Ein Ort der Trauer und ein Ort der Hoffnung

Kolumbarium in Katzem eingesegnet : Ein Ort der Trauer und ein Ort der Hoffnung

Der Katzemer Friedhof hat nun ein Kolumbarium. Am Freitag wurde es eingesegnet. Platz für 40 Kammern und insgesamt 80 Urnen ist entstanden.

„Der Friedhof – da nimmt etwas ein Ende, doch es beginnt auch was.“ Gemeindereferent Michael Kock aus der Pfarrei Christkönig Erkelenz wählte das 1. Buch Genesis, um zum Ausdruck zu brigen, „dass Gott nur eins kann – leben“. Mit der evangelischen Pfarrerin Friederike Lambrich segnete er nun das neue Kolumbarium auf dem Katzemer Friedhof ein.

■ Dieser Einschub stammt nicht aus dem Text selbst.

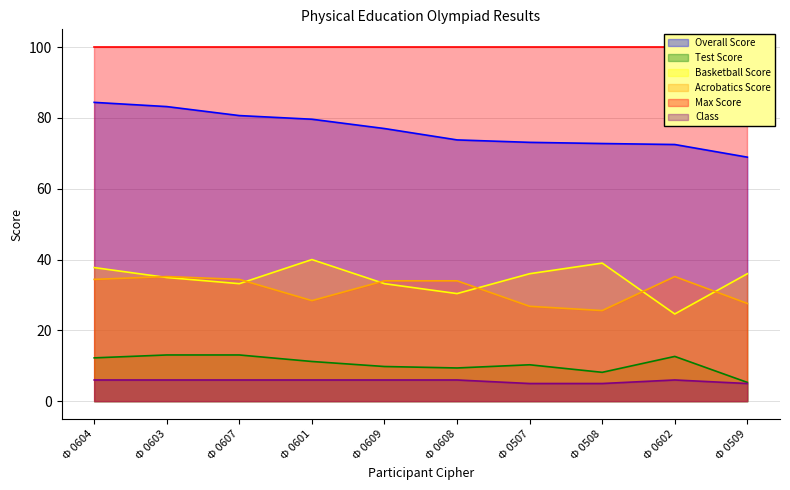

True or false: Overall Score and Class intersect in this chart.

False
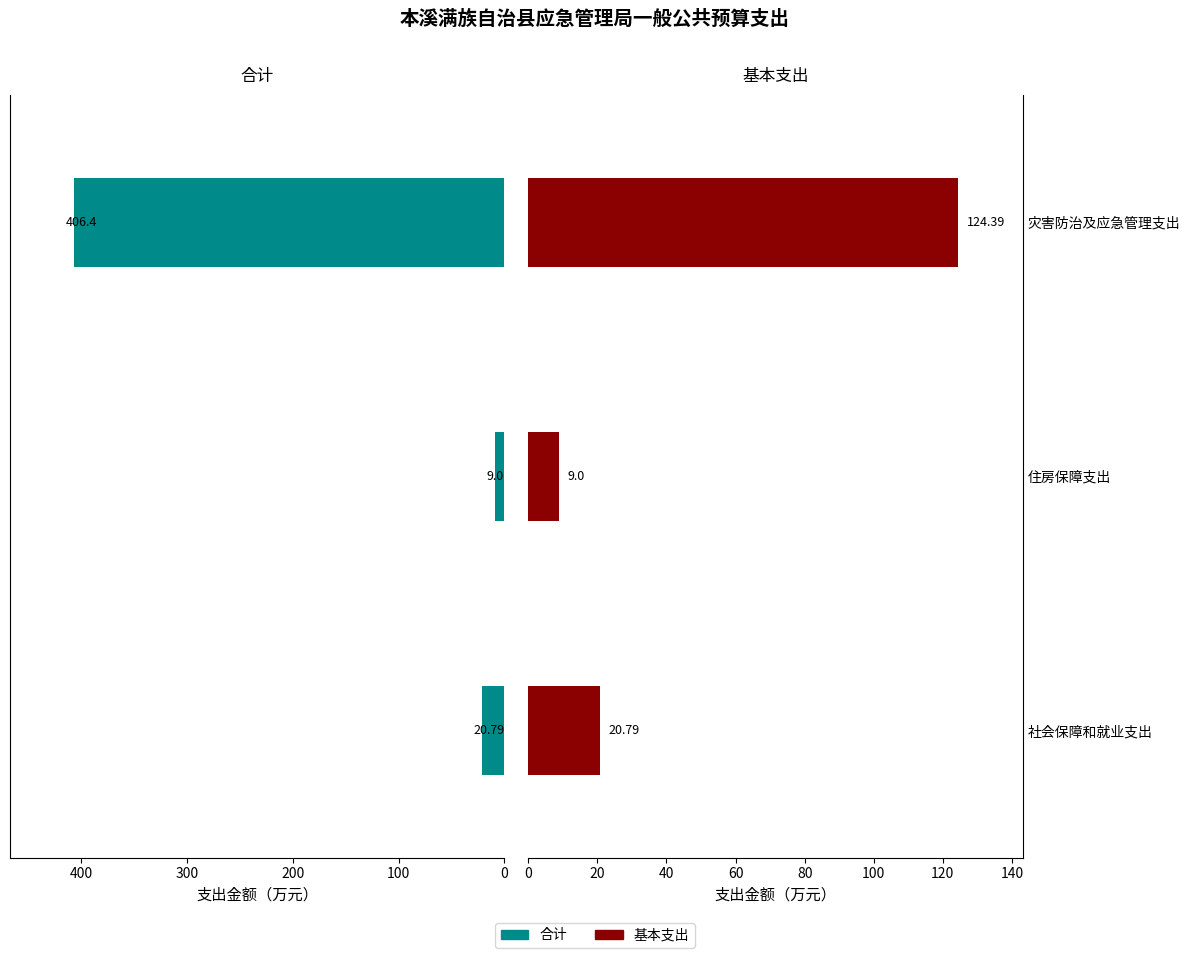

List the series in order of their peak value, highest first.

合计, 基本支出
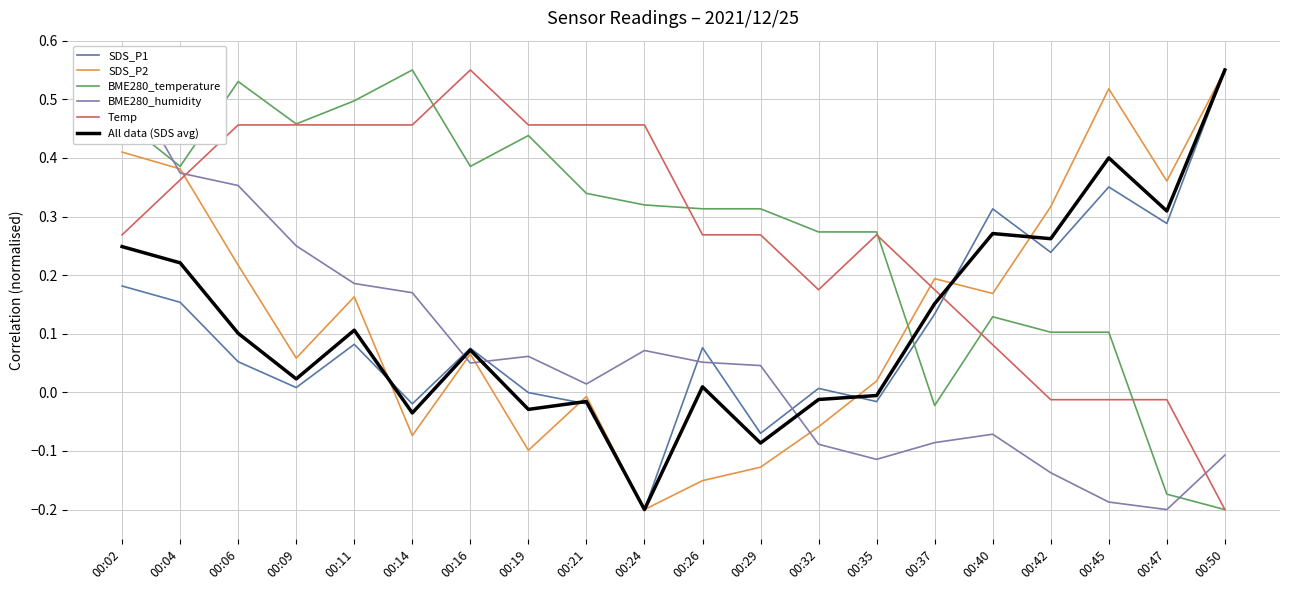

Reading left to right, transcribe all the data shown in this chart.

SDS_P1: 00:02=0.2	00:04=0.2	00:06=0.1	00:09=0.0	00:11=0.1	00:14=-0.0	00:16=0.1	00:19=-0.0	00:21=-0.0	00:24=-0.2	00:26=0.1	00:29=-0.1	00:32=0.0	00:35=-0.0	00:37=0.1	00:40=0.3	00:42=0.2	00:45=0.4	00:47=0.3	00:50=0.6
SDS_P2: 00:02=0.4	00:04=0.4	00:06=0.2	00:09=0.1	00:11=0.2	00:14=-0.1	00:16=0.1	00:19=-0.1	00:21=-0.0	00:24=-0.2	00:26=-0.2	00:29=-0.1	00:32=-0.1	00:35=0.0	00:37=0.2	00:40=0.2	00:42=0.3	00:45=0.5	00:47=0.4	00:50=0.6
BME280_temperature: 00:02=0.5	00:04=0.4	00:06=0.5	00:09=0.5	00:11=0.5	00:14=0.6	00:16=0.4	00:19=0.4	00:21=0.3	00:24=0.3	00:26=0.3	00:29=0.3	00:32=0.3	00:35=0.3	00:37=-0.0	00:40=0.1	00:42=0.1	00:45=0.1	00:47=-0.2	00:50=-0.2
BME280_humidity: 00:02=0.6	00:04=0.4	00:06=0.4	00:09=0.3	00:11=0.2	00:14=0.2	00:16=0.0	00:19=0.1	00:21=0.0	00:24=0.1	00:26=0.1	00:29=0.0	00:32=-0.1	00:35=-0.1	00:37=-0.1	00:40=-0.1	00:42=-0.1	00:45=-0.2	00:47=-0.2	00:50=-0.1
Temp: 00:02=0.3	00:04=0.4	00:06=0.5	00:09=0.5	00:11=0.5	00:14=0.5	00:16=0.6	00:19=0.5	00:21=0.5	00:24=0.5	00:26=0.3	00:29=0.3	00:32=0.2	00:35=0.3	00:37=0.2	00:40=0.1	00:42=-0.0	00:45=-0.0	00:47=-0.0	00:50=-0.2
All data (SDS avg): 00:02=0.2	00:04=0.2	00:06=0.1	00:09=0.0	00:11=0.1	00:14=-0.0	00:16=0.1	00:19=-0.0	00:21=-0.0	00:24=-0.2	00:26=0.0	00:29=-0.1	00:32=-0.0	00:35=-0.0	00:37=0.2	00:40=0.3	00:42=0.3	00:45=0.4	00:47=0.3	00:50=0.6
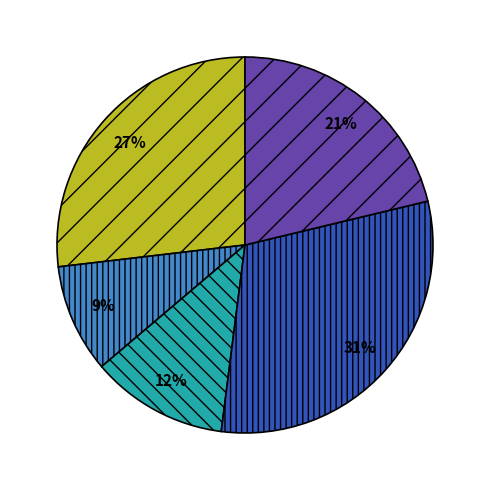

To the nearest percent, what is the average slice percentage?

20%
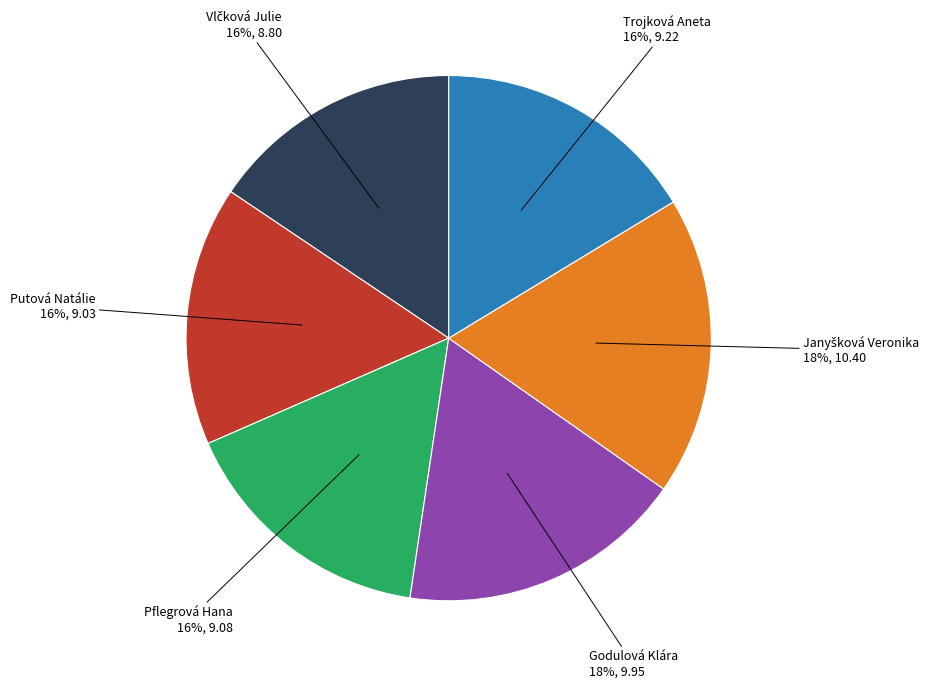

Does any single category account for the majority?

No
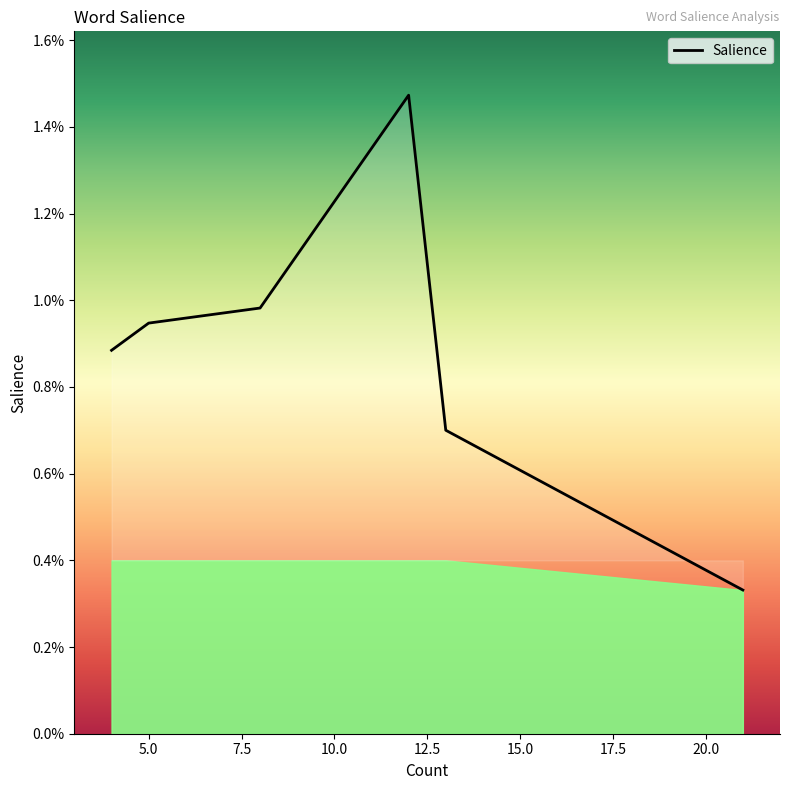

What is the label of the 14th point from the left?

13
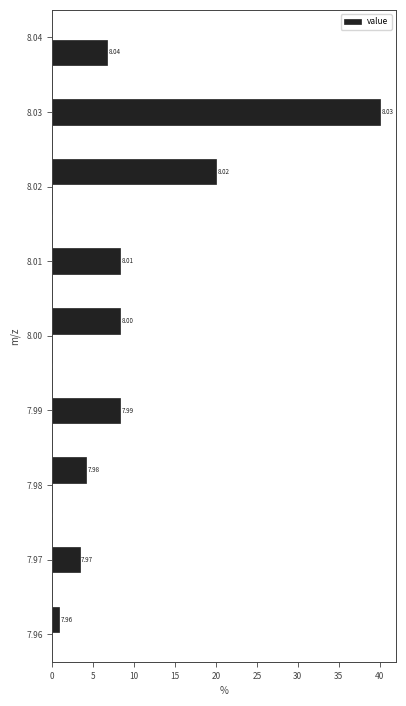

Which range on the y-axis has the longest bar?

8.028 to 8.032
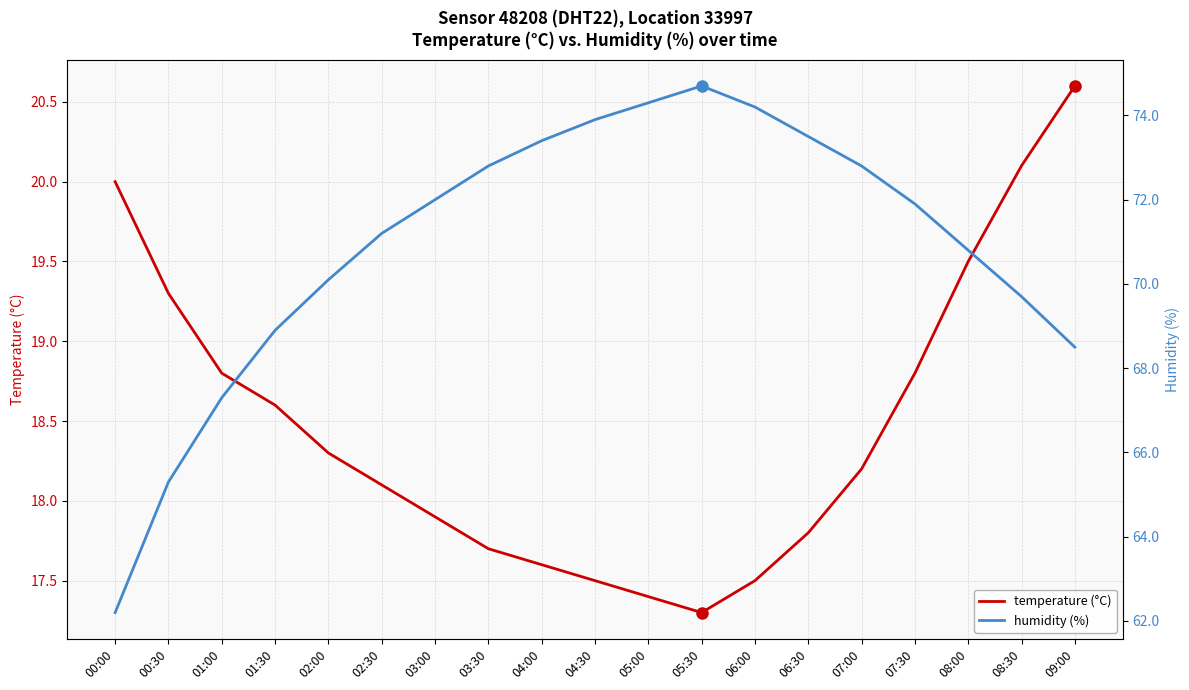

Which series changed the most between 01:00 and 01:30?

humidity (%)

Bereits vor etwa drei Jahren äußerten die Katzemer ihren Wunsch, ein Kolumbarium für die Bestattung von Urnen auf ihrem Friedhof zu realisieren. „Das ist ein Ausdruck von veränderter Bestattungskultur, daher hat die Stadt Erkelenz auch in Katzem reagiert und an der Umsetzung gearbeitet“, sagte Bürgermeister Peter Jansen in seiner Ansprache und blickte zurück: „Die bestehende Aussegnungshalle des Friedhofes musste ohnehin saniert werden.“ Daher sei der Zeitpunkt gut gewesen, um über die Einrichtung eines Kolumbariums zu reden, sagte Jansen weiter. Die Arbeiten gingen dann zügig voran und wurden hauptsächlich von den Mitarbeitern des städtischen Baubetriebshofes Erkelenz ausgeführt. Entstanden sind so 40 Kammern, die Platz für insgesamt 80 Urnen bieten. Bürgermeister Peter Jansen: „Für mich ist das eine gelungene Lösung. Mein Dank gilt allen, die in den verschiedenen Formen beteiligt waren, um das Kolumbarium in Katzem zu realisieren.“

Während Gemeindereferent Michael Kock Worte aus dem 1. Buch Genesis in der Andacht wählte, sprach Pfarrerin Friederike Lambrich aus dem Buch der Offenbarung. Nach dem Tod, so sagte die Lövenicher Pfarrerin, folge ein Ende. Doch Gott begleite alle Wege, „und das ist unsere Hoffnung und unser Trost“.

Auch Christel Honold-Ziegahn, die Vorsitzende des Bezirksausschusses Lövenich, kam zur Einsegnung des neuen Kolumbariums in Katzem und trug dabei „Stufen“, eines der bekanntesten philosophischen Gedichte Hermann Hesses, vor. In diesem Werk beschreibt der Dichter treffend das Leben als fortwährenden Prozess, bei dem auf jeden Lebensabschnitt, der durchschritten ist, ein neuer folgt. Die berühmtesten Verse aus diesem Hesse-Gedicht lauten „Und jedem Anfang wohnt ein Zauber inne, der uns beschützt und der uns hilft, zu leben“. Damit wurde deutlich, was eingangs Gemeindereferent Michael Kock mit „Leben“ sagen wollte. Kock hatte gesagt: „Die Blumen auf den Gräbern, das Grün auf den Friedhöfen: All’ das steht für das Leben. Gott sah, dass es gut war, sagt uns die Schöpfungsgeschichte. Dies ist auch unser Auftrag – es soll wieder gut werden.“  

Wie Bürgermeister Peter Jansen bei der Einsegnungsfeier am Freitag noch sagte, findet schon am kommenden Montag die erste Bestattung im neuen Katzemer Kolumbarium statt.